# DATA RECORDS
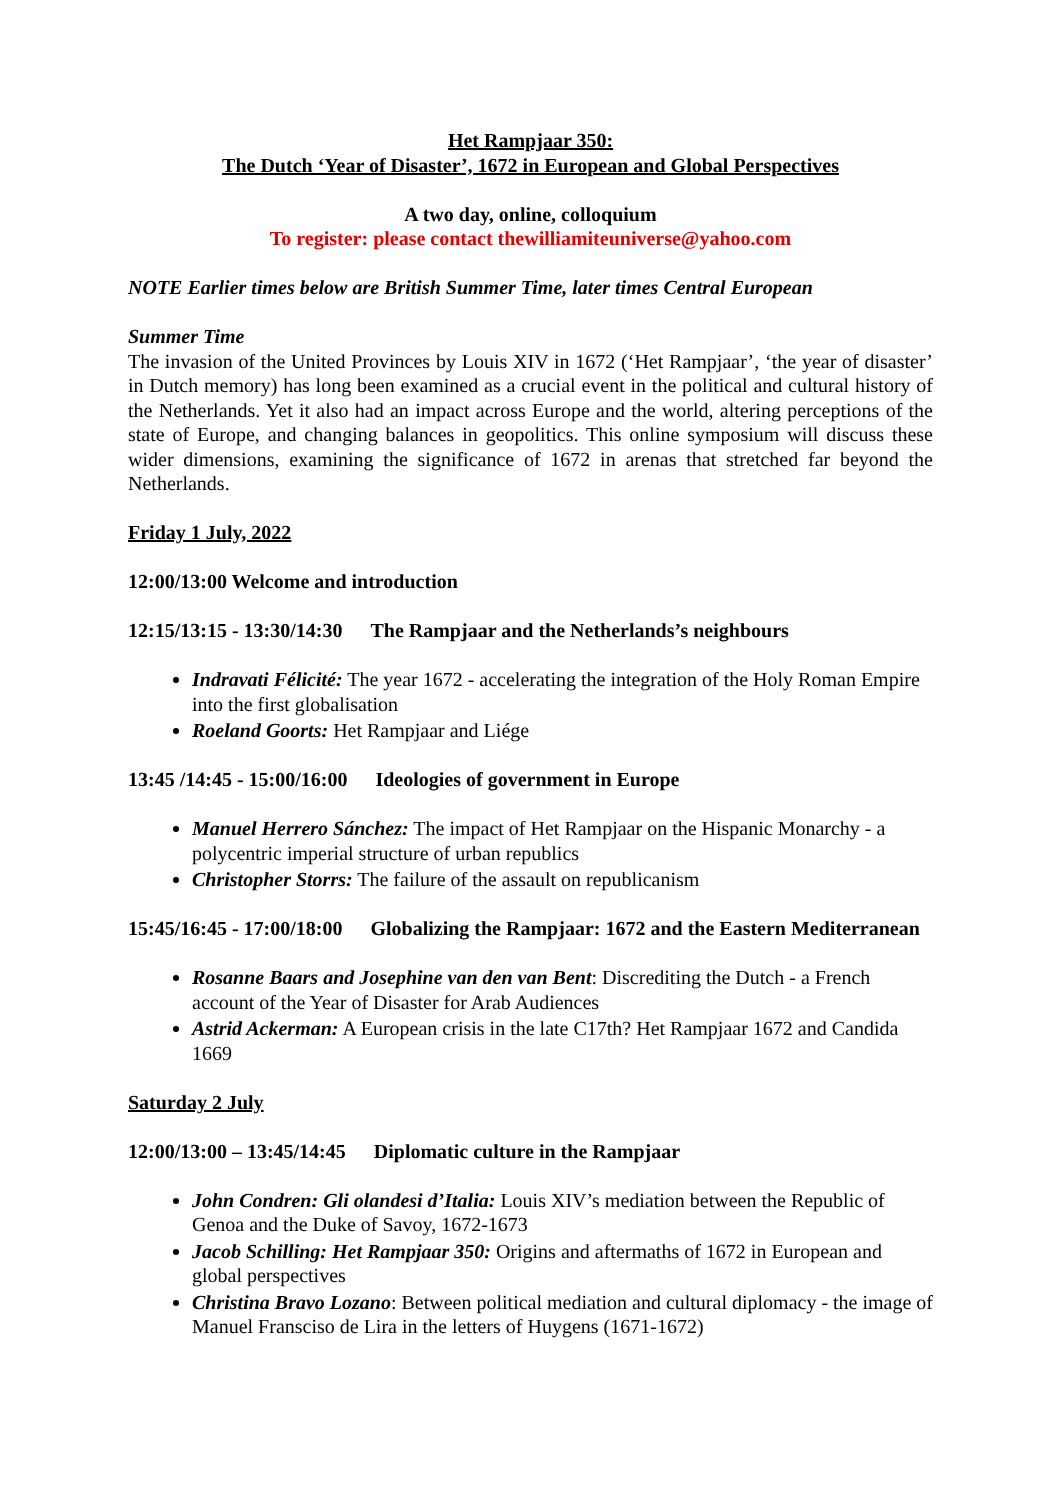Het Rampjaar 350:
The Dutch ‘Year of Disaster’, 1672 in European and Global Perspectives
A two day, online, colloquium
To register: please contact thewilliamiteuniverse@yahoo.com
NOTE Earlier times below are British Summer Time, later times Central European
Summer Time
The invasion of the United Provinces by Louis XIV in 1672 (‘Het Rampjaar’, ‘the year of disaster’ in Dutch memory) has long been examined as a crucial event in the political and cultural history of the Netherlands. Yet it also had an impact across Europe and the world, altering perceptions of the state of Europe, and changing balances in geopolitics. This online symposium will discuss these wider dimensions, examining the significance of 1672 in arenas that stretched far beyond the Netherlands.
Friday 1 July, 2022
12:00/13:00 Welcome and introduction
12:15/13:15 - 13:30/14:30 The Rampjaar and the Netherlands’s neighbours
Indravati Félicité: The year 1672 - accelerating the integration of the Holy Roman Empire into the first globalisation
Roeland Goorts: Het Rampjaar and Liége
13:45 /14:45 - 15:00/16:00 Ideologies of government in Europe
Manuel Herrero Sánchez: The impact of Het Rampjaar on the Hispanic Monarchy - a polycentric imperial structure of urban republics
Christopher Storrs: The failure of the assault on republicanism
15:45/16:45 - 17:00/18:00 Globalizing the Rampjaar: 1672 and the Eastern Mediterranean
Rosanne Baars and Josephine van den van Bent: Discrediting the Dutch - a French account of the Year of Disaster for Arab Audiences
Astrid Ackerman: A European crisis in the late C17th? Het Rampjaar 1672 and Candida 1669
Saturday 2 July
12:00/13:00 – 13:45/14:45 Diplomatic culture in the Rampjaar
John Condren: Gli olandesi d’Italia: Louis XIV’s mediation between the Republic of Genoa and the Duke of Savoy, 1672-1673
Jacob Schilling: Het Rampjaar 350: Origins and aftermaths of 1672 in European and global perspectives
Christina Bravo Lozano: Between political mediation and cultural diplomacy - the image of Manuel Fransciso de Lira in the letters of Huygens (1671-1672)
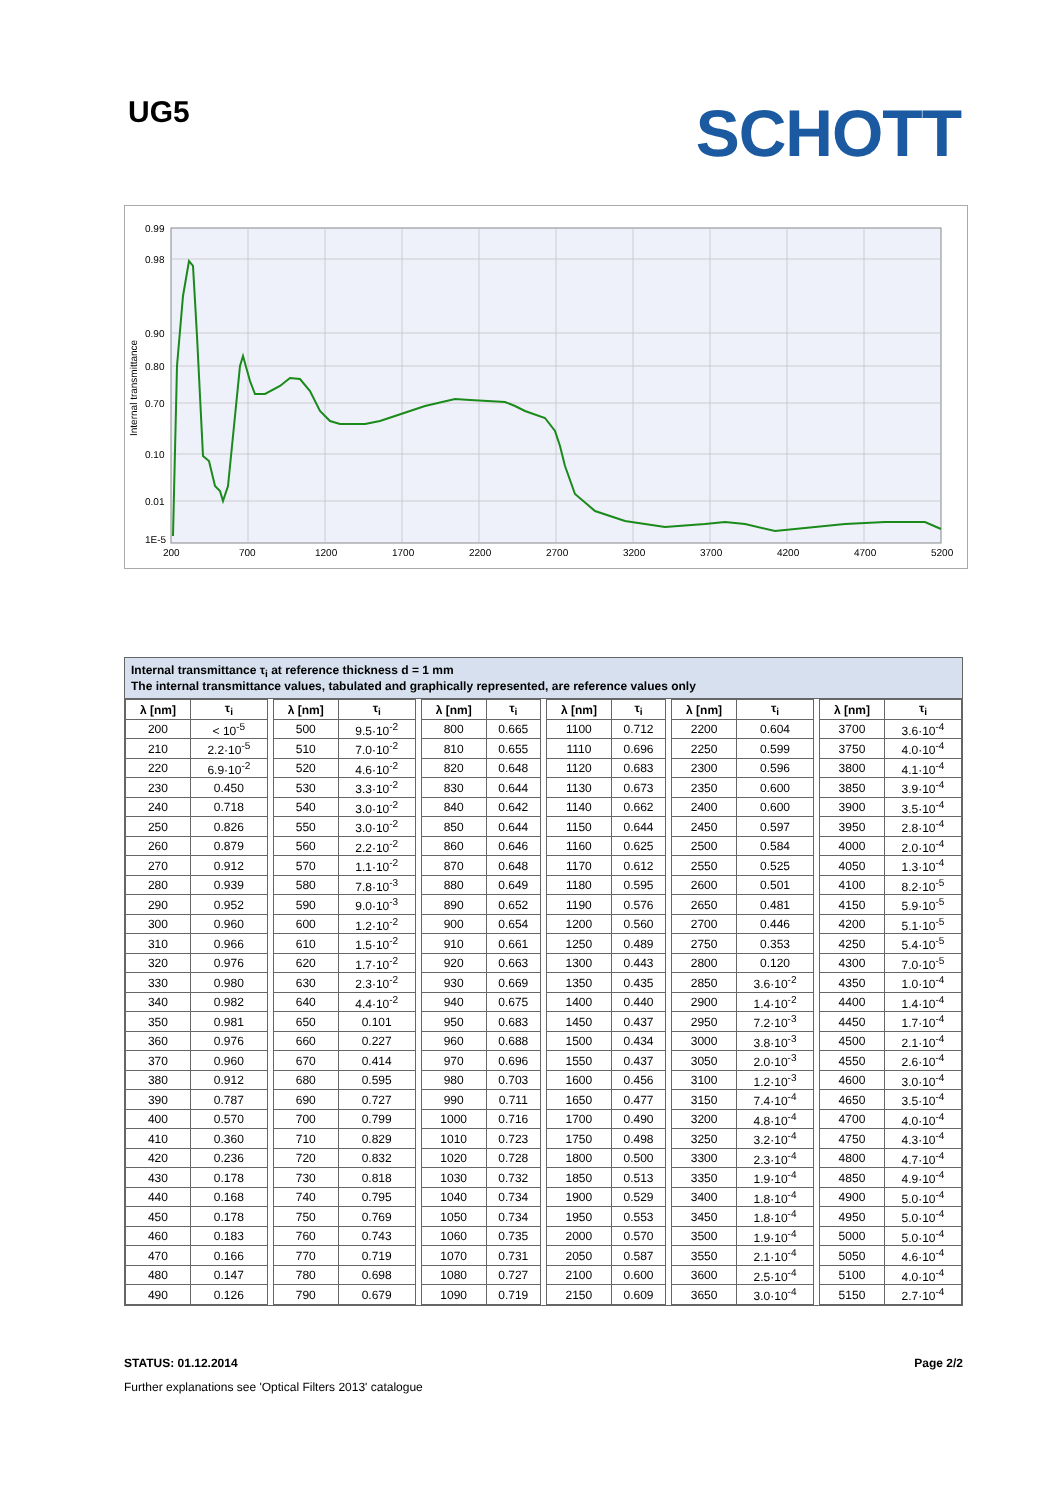UG5
SCHOTT
0.99
0.98
0.90
0.80
0.70
0.10
0.01
1E-5
200
700
1200
1700
2200
2700
3200
3700
4200
4700
5200
Internal transmittance
Internal transmittance τ<sub>i</sub> at reference thickness d = 1 mm
The internal transmittance values, tabulated and graphically represented, are reference values only
| λ [nm] | τ<sub>i</sub> | | λ [nm] | τ<sub>i</sub> | | λ [nm] | τ<sub>i</sub> | | λ [nm] | τ<sub>i</sub> | | λ [nm] | τ<sub>i</sub> | | λ [nm] | τ<sub>i</sub> |
| --- | --- | --- | --- | --- | --- | --- | --- | --- | --- | --- | --- | --- | --- | --- | --- | --- |
| 200 | < 10<sup>-5</sup> | | 500 | 9.5·10<sup>-2</sup> | | 800 | 0.665 | | 1100 | 0.712 | | 2200 | 0.604 | | 3700 | 3.6·10<sup>-4</sup> |
| 210 | 2.2·10<sup>-5</sup> | | 510 | 7.0·10<sup>-2</sup> | | 810 | 0.655 | | 1110 | 0.696 | | 2250 | 0.599 | | 3750 | 4.0·10<sup>-4</sup> |
| 220 | 6.9·10<sup>-2</sup> | | 520 | 4.6·10<sup>-2</sup> | | 820 | 0.648 | | 1120 | 0.683 | | 2300 | 0.596 | | 3800 | 4.1·10<sup>-4</sup> |
| 230 | 0.450 | | 530 | 3.3·10<sup>-2</sup> | | 830 | 0.644 | | 1130 | 0.673 | | 2350 | 0.600 | | 3850 | 3.9·10<sup>-4</sup> |
| 240 | 0.718 | | 540 | 3.0·10<sup>-2</sup> | | 840 | 0.642 | | 1140 | 0.662 | | 2400 | 0.600 | | 3900 | 3.5·10<sup>-4</sup> |
| 250 | 0.826 | | 550 | 3.0·10<sup>-2</sup> | | 850 | 0.644 | | 1150 | 0.644 | | 2450 | 0.597 | | 3950 | 2.8·10<sup>-4</sup> |
| 260 | 0.879 | | 560 | 2.2·10<sup>-2</sup> | | 860 | 0.646 | | 1160 | 0.625 | | 2500 | 0.584 | | 4000 | 2.0·10<sup>-4</sup> |
| 270 | 0.912 | | 570 | 1.1·10<sup>-2</sup> | | 870 | 0.648 | | 1170 | 0.612 | | 2550 | 0.525 | | 4050 | 1.3·10<sup>-4</sup> |
| 280 | 0.939 | | 580 | 7.8·10<sup>-3</sup> | | 880 | 0.649 | | 1180 | 0.595 | | 2600 | 0.501 | | 4100 | 8.2·10<sup>-5</sup> |
| 290 | 0.952 | | 590 | 9.0·10<sup>-3</sup> | | 890 | 0.652 | | 1190 | 0.576 | | 2650 | 0.481 | | 4150 | 5.9·10<sup>-5</sup> |
| 300 | 0.960 | | 600 | 1.2·10<sup>-2</sup> | | 900 | 0.654 | | 1200 | 0.560 | | 2700 | 0.446 | | 4200 | 5.1·10<sup>-5</sup> |
| 310 | 0.966 | | 610 | 1.5·10<sup>-2</sup> | | 910 | 0.661 | | 1250 | 0.489 | | 2750 | 0.353 | | 4250 | 5.4·10<sup>-5</sup> |
| 320 | 0.976 | | 620 | 1.7·10<sup>-2</sup> | | 920 | 0.663 | | 1300 | 0.443 | | 2800 | 0.120 | | 4300 | 7.0·10<sup>-5</sup> |
| 330 | 0.980 | | 630 | 2.3·10<sup>-2</sup> | | 930 | 0.669 | | 1350 | 0.435 | | 2850 | 3.6·10<sup>-2</sup> | | 4350 | 1.0·10<sup>-4</sup> |
| 340 | 0.982 | | 640 | 4.4·10<sup>-2</sup> | | 940 | 0.675 | | 1400 | 0.440 | | 2900 | 1.4·10<sup>-2</sup> | | 4400 | 1.4·10<sup>-4</sup> |
| 350 | 0.981 | | 650 | 0.101 | | 950 | 0.683 | | 1450 | 0.437 | | 2950 | 7.2·10<sup>-3</sup> | | 4450 | 1.7·10<sup>-4</sup> |
| 360 | 0.976 | | 660 | 0.227 | | 960 | 0.688 | | 1500 | 0.434 | | 3000 | 3.8·10<sup>-3</sup> | | 4500 | 2.1·10<sup>-4</sup> |
| 370 | 0.960 | | 670 | 0.414 | | 970 | 0.696 | | 1550 | 0.437 | | 3050 | 2.0·10<sup>-3</sup> | | 4550 | 2.6·10<sup>-4</sup> |
| 380 | 0.912 | | 680 | 0.595 | | 980 | 0.703 | | 1600 | 0.456 | | 3100 | 1.2·10<sup>-3</sup> | | 4600 | 3.0·10<sup>-4</sup> |
| 390 | 0.787 | | 690 | 0.727 | | 990 | 0.711 | | 1650 | 0.477 | | 3150 | 7.4·10<sup>-4</sup> | | 4650 | 3.5·10<sup>-4</sup> |
| 400 | 0.570 | | 700 | 0.799 | | 1000 | 0.716 | | 1700 | 0.490 | | 3200 | 4.8·10<sup>-4</sup> | | 4700 | 4.0·10<sup>-4</sup> |
| 410 | 0.360 | | 710 | 0.829 | | 1010 | 0.723 | | 1750 | 0.498 | | 3250 | 3.2·10<sup>-4</sup> | | 4750 | 4.3·10<sup>-4</sup> |
| 420 | 0.236 | | 720 | 0.832 | | 1020 | 0.728 | | 1800 | 0.500 | | 3300 | 2.3·10<sup>-4</sup> | | 4800 | 4.7·10<sup>-4</sup> |
| 430 | 0.178 | | 730 | 0.818 | | 1030 | 0.732 | | 1850 | 0.513 | | 3350 | 1.9·10<sup>-4</sup> | | 4850 | 4.9·10<sup>-4</sup> |
| 440 | 0.168 | | 740 | 0.795 | | 1040 | 0.734 | | 1900 | 0.529 | | 3400 | 1.8·10<sup>-4</sup> | | 4900 | 5.0·10<sup>-4</sup> |
| 450 | 0.178 | | 750 | 0.769 | | 1050 | 0.734 | | 1950 | 0.553 | | 3450 | 1.8·10<sup>-4</sup> | | 4950 | 5.0·10<sup>-4</sup> |
| 460 | 0.183 | | 760 | 0.743 | | 1060 | 0.735 | | 2000 | 0.570 | | 3500 | 1.9·10<sup>-4</sup> | | 5000 | 5.0·10<sup>-4</sup> |
| 470 | 0.166 | | 770 | 0.719 | | 1070 | 0.731 | | 2050 | 0.587 | | 3550 | 2.1·10<sup>-4</sup> | | 5050 | 4.6·10<sup>-4</sup> |
| 480 | 0.147 | | 780 | 0.698 | | 1080 | 0.727 | | 2100 | 0.600 | | 3600 | 2.5·10<sup>-4</sup> | | 5100 | 4.0·10<sup>-4</sup> |
| 490 | 0.126 | | 790 | 0.679 | | 1090 | 0.719 | | 2150 | 0.609 | | 3650 | 3.0·10<sup>-4</sup> | | 5150 | 2.7·10<sup>-4</sup> |
STATUS: 01.12.2014 Page 2/2
Further explanations see 'Optical Filters 2013' catalogue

# PROBLEM DESCRIPTION
Will you return exactly the lines above from the one with "4250 | 5.4·10<sup>-5</sup> |" down to the one with "4600 | 3.0·10<sup>-4</sup> |", counting both as part of the range?

# RESULT FOR THIS TASK
| 310 | 0.966 | | 610 | 1.5·10<sup>-2</sup> | | 910 | 0.661 | | 1250 | 0.489 | | 2750 | 0.353 | | 4250 | 5.4·10<sup>-5</sup> |
| 320 | 0.976 | | 620 | 1.7·10<sup>-2</sup> | | 920 | 0.663 | | 1300 | 0.443 | | 2800 | 0.120 | | 4300 | 7.0·10<sup>-5</sup> |
| 330 | 0.980 | | 630 | 2.3·10<sup>-2</sup> | | 930 | 0.669 | | 1350 | 0.435 | | 2850 | 3.6·10<sup>-2</sup> | | 4350 | 1.0·10<sup>-4</sup> |
| 340 | 0.982 | | 640 | 4.4·10<sup>-2</sup> | | 940 | 0.675 | | 1400 | 0.440 | | 2900 | 1.4·10<sup>-2</sup> | | 4400 | 1.4·10<sup>-4</sup> |
| 350 | 0.981 | | 650 | 0.101 | | 950 | 0.683 | | 1450 | 0.437 | | 2950 | 7.2·10<sup>-3</sup> | | 4450 | 1.7·10<sup>-4</sup> |
| 360 | 0.976 | | 660 | 0.227 | | 960 | 0.688 | | 1500 | 0.434 | | 3000 | 3.8·10<sup>-3</sup> | | 4500 | 2.1·10<sup>-4</sup> |
| 370 | 0.960 | | 670 | 0.414 | | 970 | 0.696 | | 1550 | 0.437 | | 3050 | 2.0·10<sup>-3</sup> | | 4550 | 2.6·10<sup>-4</sup> |
| 380 | 0.912 | | 680 | 0.595 | | 980 | 0.703 | | 1600 | 0.456 | | 3100 | 1.2·10<sup>-3</sup> | | 4600 | 3.0·10<sup>-4</sup> |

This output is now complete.